Dabashi noted the trajectory of character relationships in Bahrani’s films – of the lonely Pakistani man in Man push trolley to the father-son relationship in At all costs and now, in his most successful film to date, the master-slave relationship The white tiger. Bahrani mentioned that in his film 99 homes, two characters serve as a character broken in half, one going to extremes in a push and pull amidst moral complexity, a thread that also emerges in The white tiger.

“A lot of us feel when you’re trying to survive or achieve something in a morally very complex world, that in order to be successful at anything, to get anywhere, you may have to make compromised decisions,” said Bahrani. “Part of it is pure greed, and other times it’s just wanting to survive, which I think we now understand in different ways because of COVID, with more and more people at a roaming paycheck, or illness away from total financial ruin. “

Getting the story to the screen

Bahrani was determined to preserve protagonist Balram’s unique voice in the film version. He wrote voiceovers in the screenplay and chose then-unknown actor Adarsh ​​Gourav in the role. In his commitment to playing the character of Balram, Gourav worked in a tea shop for the US equivalent of a nickel a day and showed Bahrani 12 different walks he could adopt for the role.

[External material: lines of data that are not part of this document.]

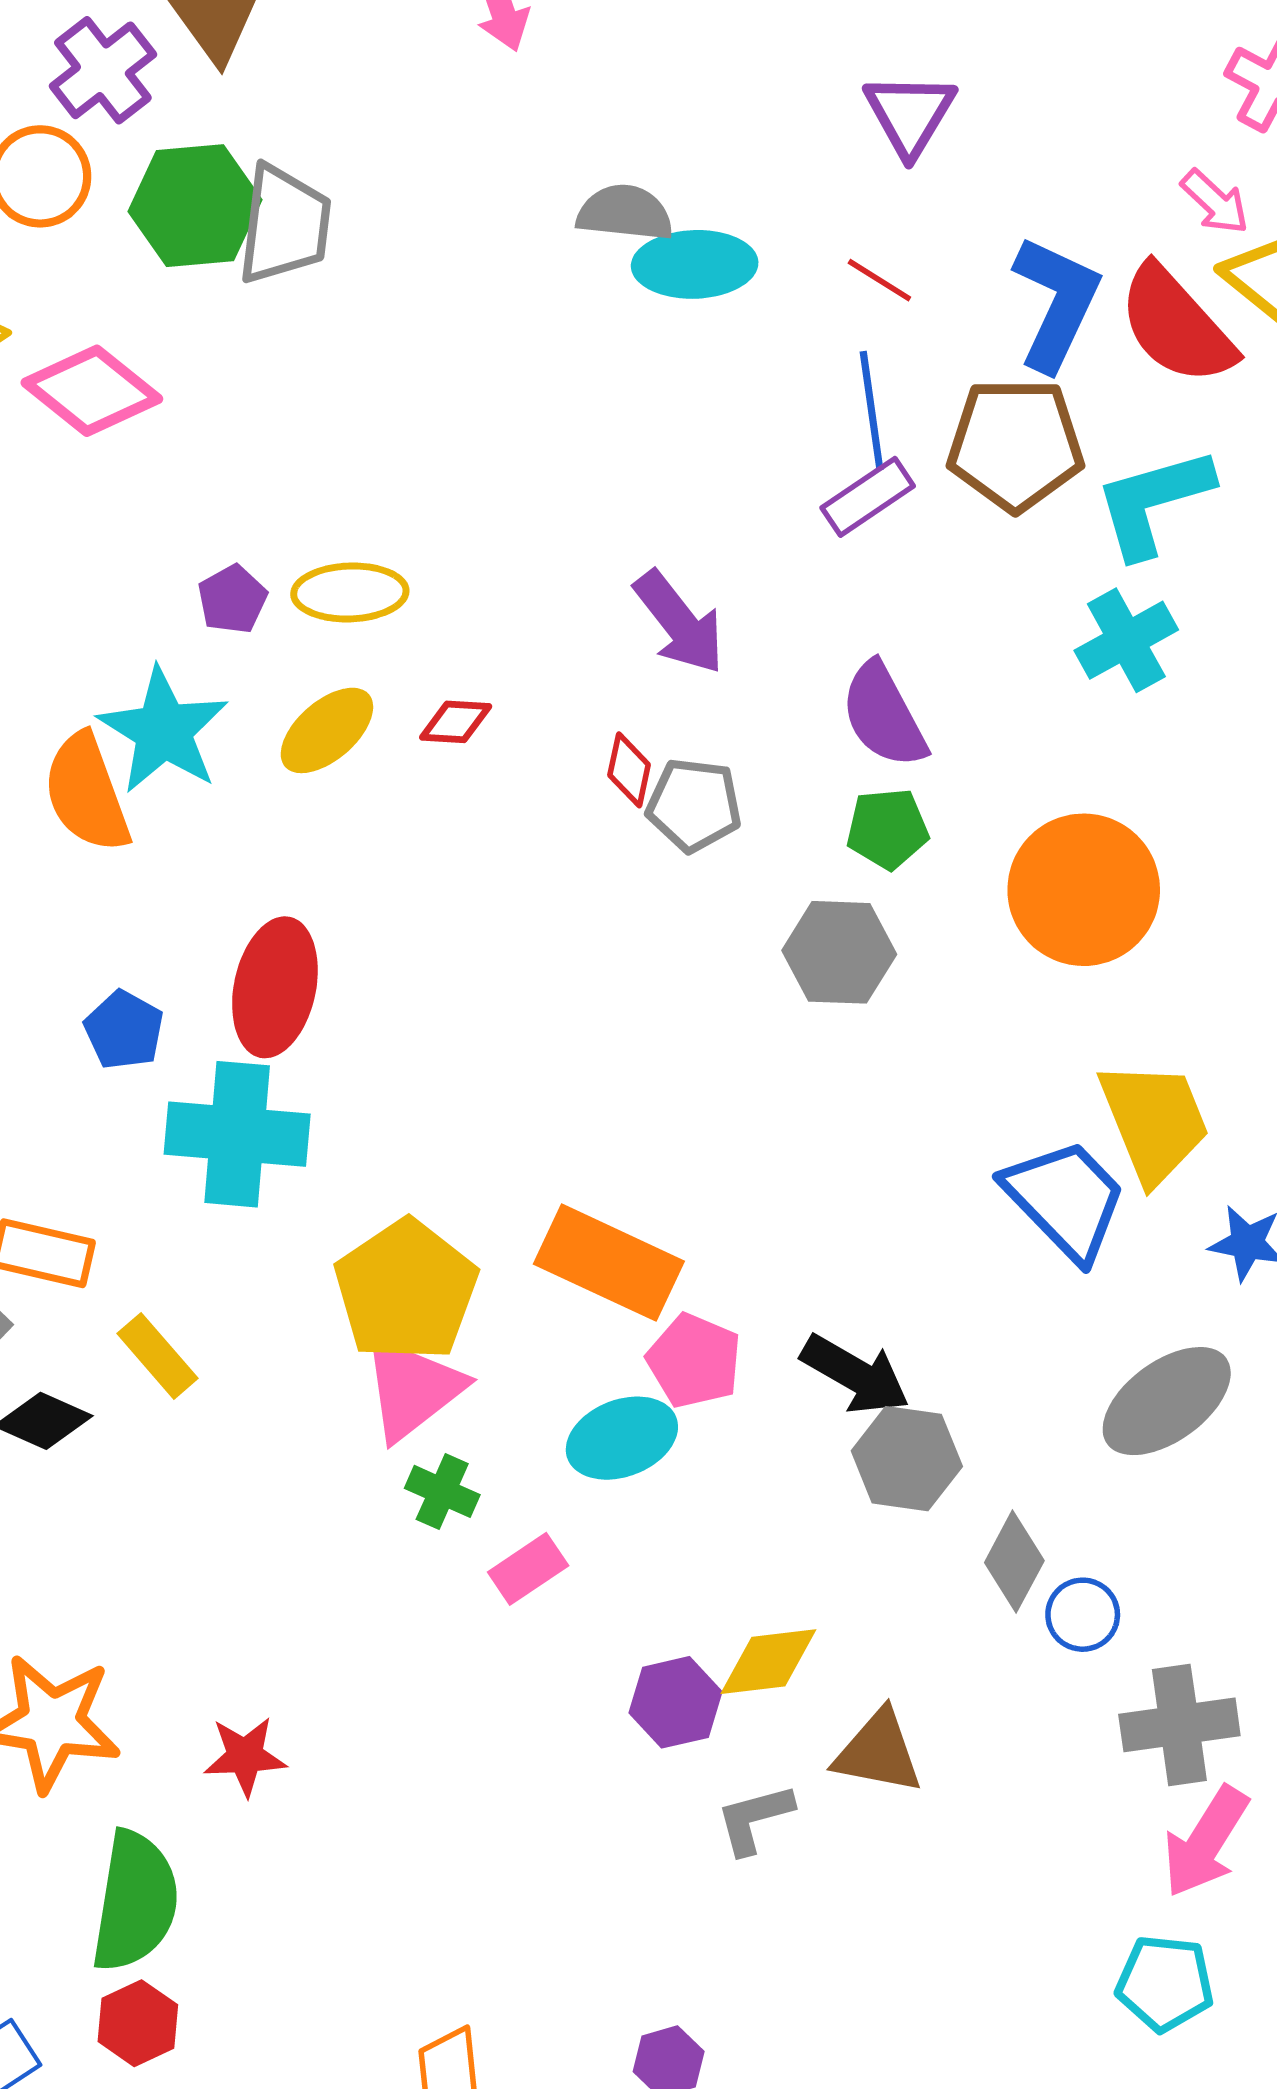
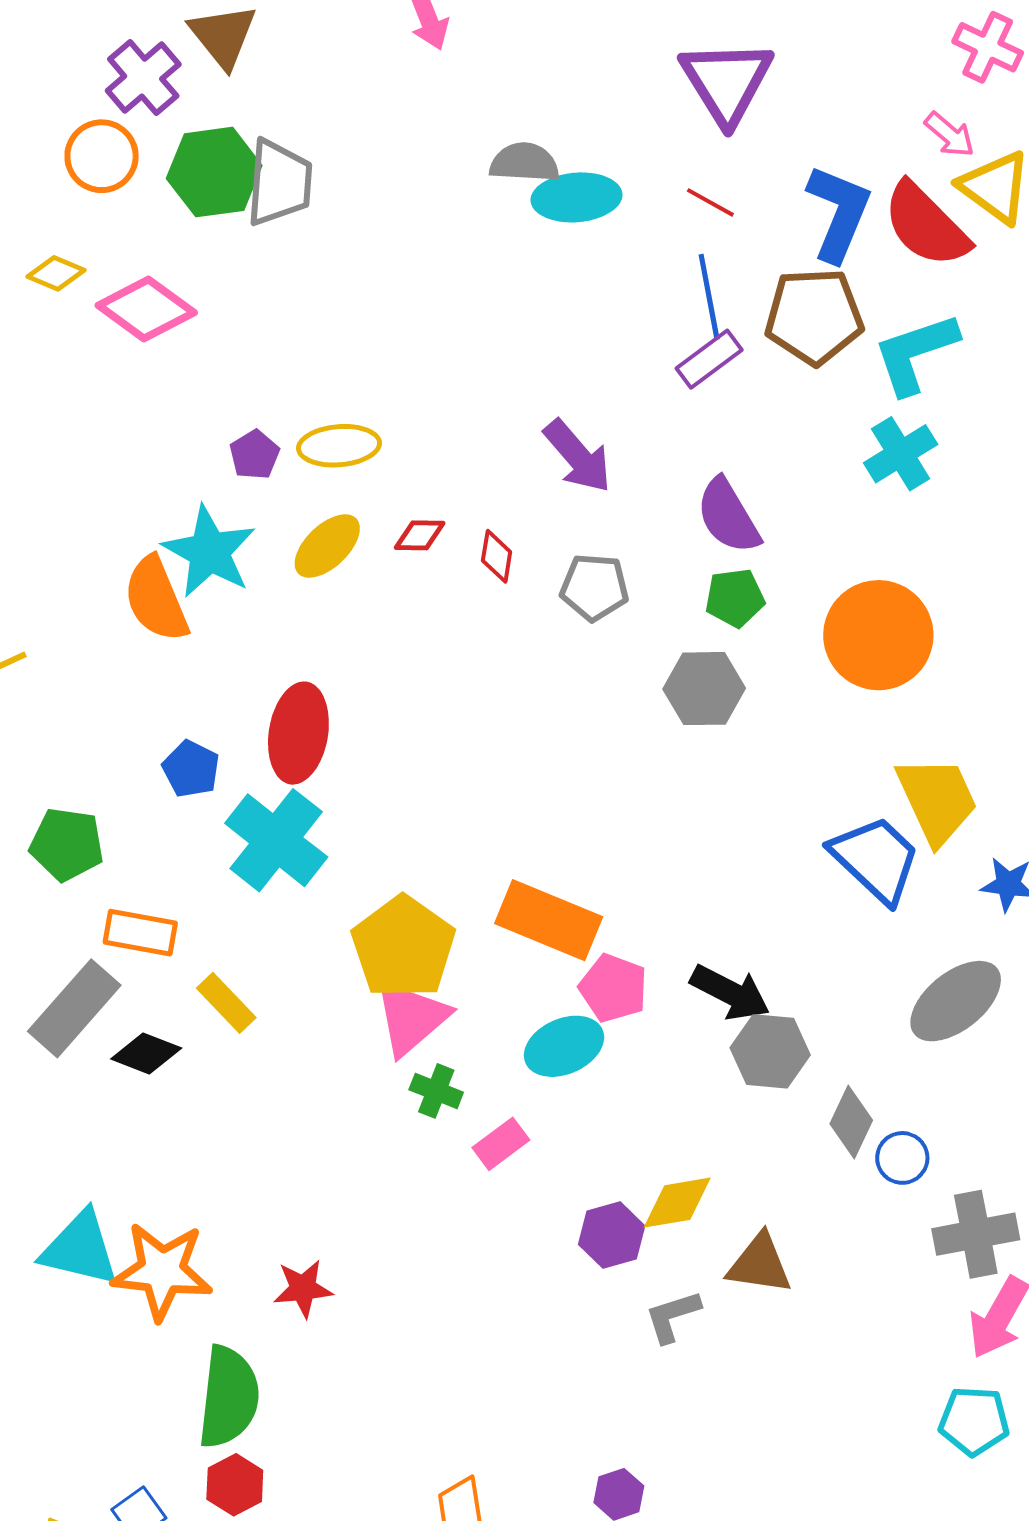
purple triangle: (910, 114) -> (727, 82), size x1.4
red diamond: (629, 770) -> (497, 556), moved
cyan cross: (237, 1134) -> (276, 840), turned 36

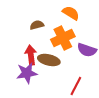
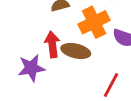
purple star: (27, 73) -> (31, 68), moved

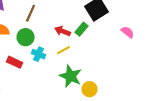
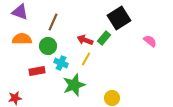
yellow line: (64, 50) -> (86, 59), turned -32
red rectangle: (14, 62) -> (37, 71), turned -35
green star: (70, 76) -> (74, 85), moved, turned 30

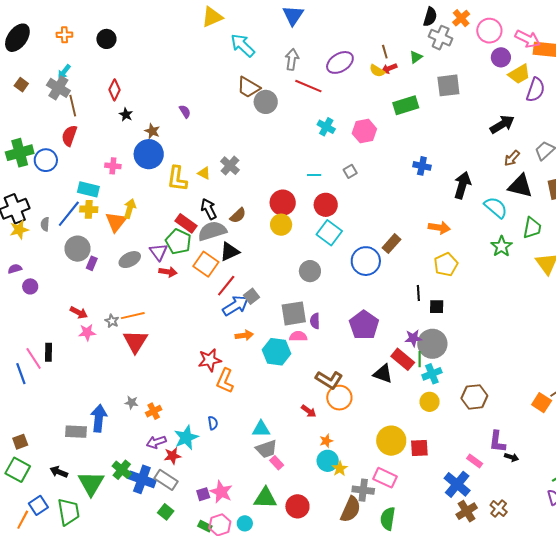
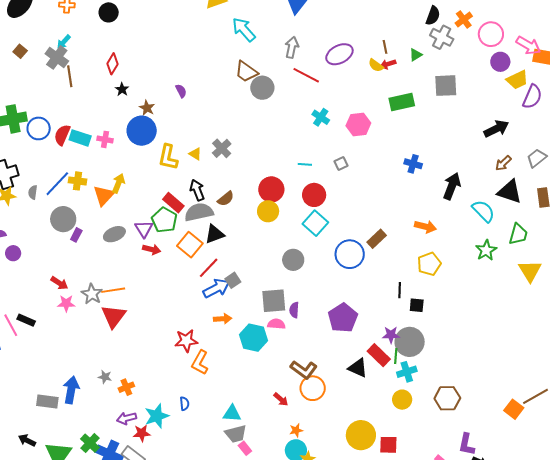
red semicircle: (69, 136) -> (62, 135), moved
cyan rectangle: (88, 189) -> (80, 138), moved
gray star: (112, 321) -> (92, 294), size x1.5
black rectangle: (48, 352) -> (26, 320), turned -72

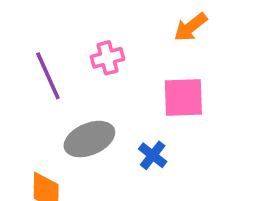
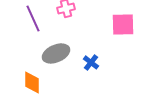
pink square: (183, 98) -> (123, 24), moved

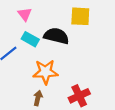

Bahrani wanted to make sure that the film also adequately represented the Indian culture of the novel. The entire team was from India, save for a few members, including Italian cinematographer Paolo Carnera, whose deliberate lighting choices reflect Balram’s mental and financial fluctuations throughout the film.

Bahrani also visited every place in India described in the novel. At one point he stumbled upon an escalator and, remembering that his own father was mesmerized by the first escalator he saw after leaving his village, Bahrani incorporated the image into the film to represent the change. radical in the circumstances of Balram.